Les voleurs enfilent l’étroite avenue un à un, et les bras serrés contre le corps. Arrivés devant la porte, ils nous attachent avec de fortes courroies ; puis les voilà qui apostrophent une vieille décrépite, et, à ce qui semblait, l’unique ménagère de cette bande de vauriens. Allons ! hé ! carcasse de rebut, dont l’enfer ne veut pas, dont la terre ne veut plus, te moques-tu de nous de rester là les bras croisés ? Est-ce que nous n’avons pas bien gagné notre souper par tant de périls et de fatigues ? Voyons, ne vas-tu rien nous donner, toi qui ne fais jour et nuit qu’engloutir notre bon vin dans ton gouffre de ventre ? La vieille tout effrayée se hâte de répondre, d’une voix cassée et tremblante : Eh ! mes bons seigneurs, mes doux maîtres, tout est prêt.
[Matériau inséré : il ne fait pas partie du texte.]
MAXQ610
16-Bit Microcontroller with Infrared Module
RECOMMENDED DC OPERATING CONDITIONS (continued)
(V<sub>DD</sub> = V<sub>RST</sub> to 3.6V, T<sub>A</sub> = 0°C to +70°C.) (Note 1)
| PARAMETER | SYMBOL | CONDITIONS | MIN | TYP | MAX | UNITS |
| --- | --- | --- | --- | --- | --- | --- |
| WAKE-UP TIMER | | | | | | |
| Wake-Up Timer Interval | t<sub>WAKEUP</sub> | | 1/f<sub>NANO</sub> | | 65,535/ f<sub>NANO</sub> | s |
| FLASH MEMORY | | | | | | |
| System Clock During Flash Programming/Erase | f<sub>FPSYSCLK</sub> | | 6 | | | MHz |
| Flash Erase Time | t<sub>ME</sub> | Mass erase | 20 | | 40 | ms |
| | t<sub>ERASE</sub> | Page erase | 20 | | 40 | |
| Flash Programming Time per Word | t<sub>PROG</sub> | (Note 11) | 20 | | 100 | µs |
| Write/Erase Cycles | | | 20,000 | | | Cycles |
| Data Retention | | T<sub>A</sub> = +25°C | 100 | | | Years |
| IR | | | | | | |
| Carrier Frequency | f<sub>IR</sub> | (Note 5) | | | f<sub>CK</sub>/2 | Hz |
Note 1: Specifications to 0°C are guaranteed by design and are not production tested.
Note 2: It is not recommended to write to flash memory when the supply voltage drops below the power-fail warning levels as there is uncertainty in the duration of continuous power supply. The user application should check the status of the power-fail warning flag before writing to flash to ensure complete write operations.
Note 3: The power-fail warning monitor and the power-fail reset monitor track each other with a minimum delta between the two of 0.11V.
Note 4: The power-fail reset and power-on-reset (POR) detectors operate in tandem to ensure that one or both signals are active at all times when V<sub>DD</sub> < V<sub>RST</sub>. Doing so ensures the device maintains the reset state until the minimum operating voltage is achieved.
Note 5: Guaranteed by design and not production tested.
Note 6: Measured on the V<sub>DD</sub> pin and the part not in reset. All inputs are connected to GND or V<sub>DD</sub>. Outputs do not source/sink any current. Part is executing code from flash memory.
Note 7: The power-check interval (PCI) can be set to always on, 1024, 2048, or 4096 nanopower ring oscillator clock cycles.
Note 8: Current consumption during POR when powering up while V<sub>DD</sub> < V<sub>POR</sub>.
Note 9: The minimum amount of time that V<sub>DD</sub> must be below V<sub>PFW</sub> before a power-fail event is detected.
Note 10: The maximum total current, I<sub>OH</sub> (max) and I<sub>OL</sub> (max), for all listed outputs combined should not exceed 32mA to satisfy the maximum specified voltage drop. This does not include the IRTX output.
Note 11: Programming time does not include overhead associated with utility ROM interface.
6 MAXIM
Excellents ragoûts cuits à point, pain à discrétion, vin à bouche que veux-tu, verres bien rincés ; et l’eau chaude est là pour votre bain, comme à l’ordinaire. Là-dessus, mes gens, mettant habits bas, exposent leurs corps tout nus à la vapeur : ainsi délassés, et après s’être bien frottés d’huile, ils se disposent à faire honneur au copieux banquet.

À peine étaient-ils à table, qu’il vint du renfort ; c’étaient d’autres gaillards composant une troupe bien plus nombreuse, et qu’il n’était pas difficile de reconnaître pour ce qu’ils étaient ; car ils arrivaient chargés de butin de toute espèce, monnaie d’or et d’argent, vaisselle plate, étoffes de soie brochées d’or, etc. La cérémonie du bain se répète, et les nouveaux venus prennent place à côté de leurs camarades. Le service est fait par ceux que le sort désigne. Ils se mettent tous à manger et à boire hors de toute règle, de toute mesure ; on s’empiffre de mets, on engloutit le pain, on engouffre le vin. On ne cause pas, on vocifère ; on ne chante pas, on crie ; on se jette, en guise de bons mots, de grosses injures à la tête. C’est toute la scène des Centaures et des Lapithes.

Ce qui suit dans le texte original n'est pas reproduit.